Last year, we—YouTube, Facebook, Microsoft and Twitter—formed the Global Internet Forum to Counter Terrorism (GIFCT). Since then, we’ve worked collaboratively to thwart terrorists’ use of our services and play our part in addressing the global challenge of terrorism, together with experts from government and civil society. One year on, we wanted to share an update on our efforts to use technology, support smaller companies, and fund research to counter the ever-evolving use of the internet by terrorist groups.
Terrorist use of the internet is an industry-wide problem, so it requires an industry-wide solution. Terrorist groups typically upload the same content to multiple platforms, hoping to maximize their reach and maintain even limited availability of their material online. Our definitions of terrorism are not specific to one group, religion or ideology. The GIFCT aims to bring the tech sector together and present a united front against the online dissemination of terrorist content. By sharing technology and tools, and by running training sessions around the world for smaller companies who may have fewer resources and less experience tackling terrorist content, we are driving progress across our industry and significantly disrupting terrorist activity online. As we build partnerships across the industry, we’ve focused on three key areas: technological approaches, knowledge sharing, and research.
Using technology to disrupt terrorists online
Since our formation in 2017, we’ve added 88,000 hashes to our industry “hash sharing” database, up from 40,000 in December, which allows member companies to create digital fingerprints of any terrorist content posted to their sites and share it with the other companies in the coalition so that we can all more easily detect and review similar content for removal. Since 2017, we’ve expanded the number of companies who contribute to and benefit from the database from 4 to 13, and we’ll continue to invest in this — with a goal of reaching 100,000 hashes in the shared database by the end of 2018. We are on track to far exceed that goal.
Working with Twitter, GIFCT is further supporting a process to alert other companies to specific pieces of content that have been linked to by accounts Twitter has removed for the promotion of terrorism. Nine companies are participating in the beta test, and 4734 unique URLs have been flagged thus far.
Sharing knowledge and supporting smaller companies
As individual companies, we’ve amassed considerable experience in tackling extremist and violent content on our platforms — and as the habits of terrorists change, we have a valuable role to play in supporting other, smaller tech companies as they ramp up their efforts. Together with the U.N.-mandated Tech Against Terrorism initiative — which last year launched a Knowledge Sharing Platform with the support of GIFCT and the UN Counter-Terrorism Committee Executive Directorate — we have held six workshops in Jakarta, Paris, Brussels, San Francisco, New York, and Abu Dhabi reaching more than 70 smaller tech companies to share best practices on how to disrupt the spread of violent extremist content online. They include developing robust terms of service that address terrorist content, using logos and slogans to identify it, and identifying experts to help stay abreast of emerging trends.

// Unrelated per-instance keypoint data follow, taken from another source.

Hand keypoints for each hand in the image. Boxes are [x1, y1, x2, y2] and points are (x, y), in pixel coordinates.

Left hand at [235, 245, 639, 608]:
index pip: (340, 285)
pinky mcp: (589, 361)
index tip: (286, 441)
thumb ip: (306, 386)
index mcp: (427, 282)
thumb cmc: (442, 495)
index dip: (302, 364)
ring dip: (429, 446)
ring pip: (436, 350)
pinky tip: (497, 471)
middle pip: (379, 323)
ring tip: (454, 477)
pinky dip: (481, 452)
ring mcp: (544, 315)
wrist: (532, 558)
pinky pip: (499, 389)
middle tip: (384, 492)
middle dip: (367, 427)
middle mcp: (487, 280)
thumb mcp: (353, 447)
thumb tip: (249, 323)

Funding research to stay one step ahead
As we make our services increasingly hostile to terrorist content, and support smaller companies to do the same, we can expect that the tactics of terrorists will change just as they would on the ground. That’s why funding research to map how terrorists’ use of the internet evolves is so important in allowing us to stay ahead of these fast-moving threats.

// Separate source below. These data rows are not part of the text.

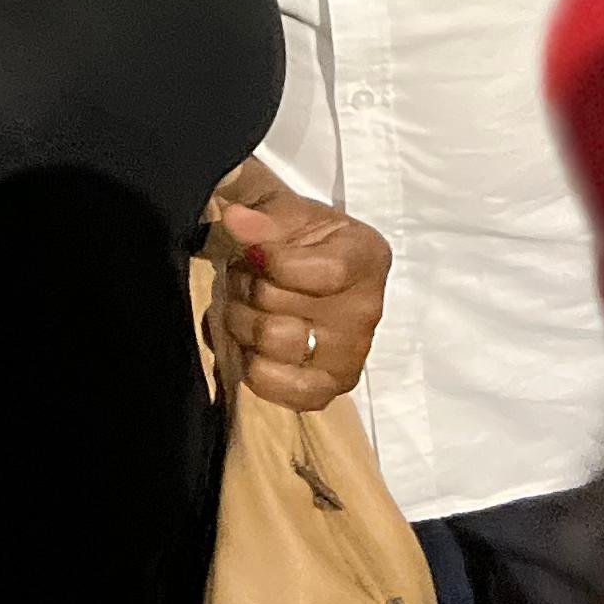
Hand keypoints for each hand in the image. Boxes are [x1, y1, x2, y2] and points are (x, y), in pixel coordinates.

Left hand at [206, 163, 389, 410]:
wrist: (309, 274)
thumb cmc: (300, 240)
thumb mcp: (285, 214)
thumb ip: (262, 216)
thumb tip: (236, 221)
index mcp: (367, 257)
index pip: (323, 272)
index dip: (273, 262)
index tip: (252, 251)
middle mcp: (368, 309)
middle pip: (283, 306)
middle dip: (246, 287)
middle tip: (244, 277)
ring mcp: (351, 355)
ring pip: (273, 342)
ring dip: (241, 321)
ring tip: (244, 307)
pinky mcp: (331, 388)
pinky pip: (283, 389)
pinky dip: (254, 366)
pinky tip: (252, 345)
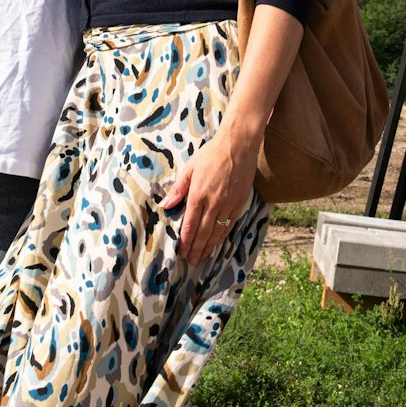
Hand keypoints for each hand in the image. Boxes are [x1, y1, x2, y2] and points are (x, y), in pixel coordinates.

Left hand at [160, 128, 257, 264]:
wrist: (238, 145)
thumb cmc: (211, 154)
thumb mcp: (190, 168)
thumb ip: (178, 189)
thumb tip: (165, 205)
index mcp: (198, 194)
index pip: (190, 224)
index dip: (185, 241)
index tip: (181, 252)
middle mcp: (213, 202)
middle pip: (203, 232)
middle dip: (196, 248)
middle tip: (191, 261)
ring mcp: (228, 203)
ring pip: (217, 231)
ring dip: (209, 246)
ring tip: (202, 257)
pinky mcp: (240, 202)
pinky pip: (230, 224)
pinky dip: (223, 236)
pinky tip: (218, 243)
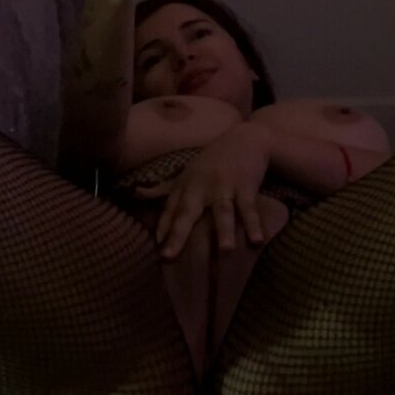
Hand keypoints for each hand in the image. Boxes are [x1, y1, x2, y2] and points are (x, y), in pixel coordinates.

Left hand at [134, 122, 271, 258]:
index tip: (158, 249)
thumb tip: (137, 194)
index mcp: (186, 186)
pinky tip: (257, 241)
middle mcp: (201, 187)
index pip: (170, 210)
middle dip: (178, 234)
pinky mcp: (246, 186)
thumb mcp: (186, 173)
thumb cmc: (212, 160)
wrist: (244, 138)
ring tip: (225, 251)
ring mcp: (224, 186)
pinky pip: (249, 208)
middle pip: (188, 212)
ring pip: (223, 211)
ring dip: (224, 230)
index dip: (163, 228)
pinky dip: (254, 224)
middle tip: (169, 256)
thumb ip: (163, 189)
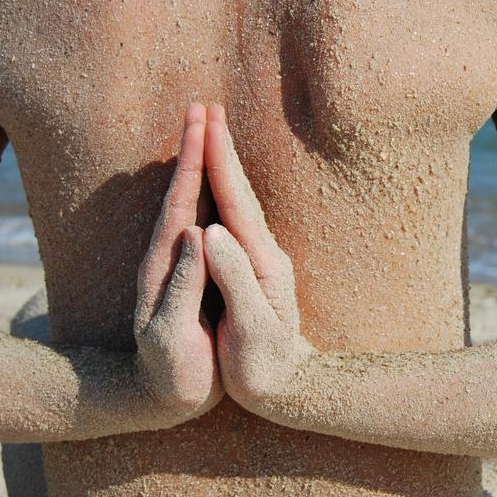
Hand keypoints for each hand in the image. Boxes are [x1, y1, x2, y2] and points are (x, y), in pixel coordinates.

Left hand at [133, 104, 222, 419]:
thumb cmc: (170, 373)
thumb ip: (184, 285)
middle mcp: (171, 255)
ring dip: (201, 163)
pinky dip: (208, 191)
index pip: (182, 201)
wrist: (157, 399)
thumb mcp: (172, 335)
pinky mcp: (192, 271)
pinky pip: (201, 218)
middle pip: (184, 190)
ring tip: (210, 131)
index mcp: (168, 265)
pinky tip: (216, 183)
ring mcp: (180, 261)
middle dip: (196, 147)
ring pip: (191, 200)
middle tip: (206, 105)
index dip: (195, 161)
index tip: (205, 122)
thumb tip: (198, 233)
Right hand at [202, 105, 312, 410]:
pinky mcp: (257, 266)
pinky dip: (225, 190)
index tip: (203, 124)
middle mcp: (265, 252)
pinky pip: (237, 215)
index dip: (216, 163)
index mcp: (259, 262)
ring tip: (210, 132)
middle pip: (240, 190)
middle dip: (221, 148)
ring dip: (224, 164)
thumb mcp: (251, 328)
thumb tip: (211, 233)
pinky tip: (219, 184)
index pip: (235, 202)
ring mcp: (263, 257)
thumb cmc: (266, 366)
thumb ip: (233, 279)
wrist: (293, 388)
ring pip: (240, 199)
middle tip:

We have partnered with the UK’s Royal United Services Institute and the Brookings Institution to organize a consortium of academic institutions and think tanks who will share their research and views on terrorist content online; exploring the recruiting tactics terrorists use online; the ethics and laws surrounding terrorist content moderation; public-private partnerships to address the issue; and the resources tech companies need to adequately and responsibly remove terrorist content from their platforms.
For our companies, combating online terrorism isn’t just a business concern or a technical challenge — it’s a societal imperative, to protect our collective freedoms and secure our users from harm — and we cannot do it alone. We’re grateful for the support of and collaboration with governments, international organisations and NGOs around the world, including the EU Internet Forum and the UN Counter Terrorism Executive Directorate. We look forward to sharing more updates in the coming months.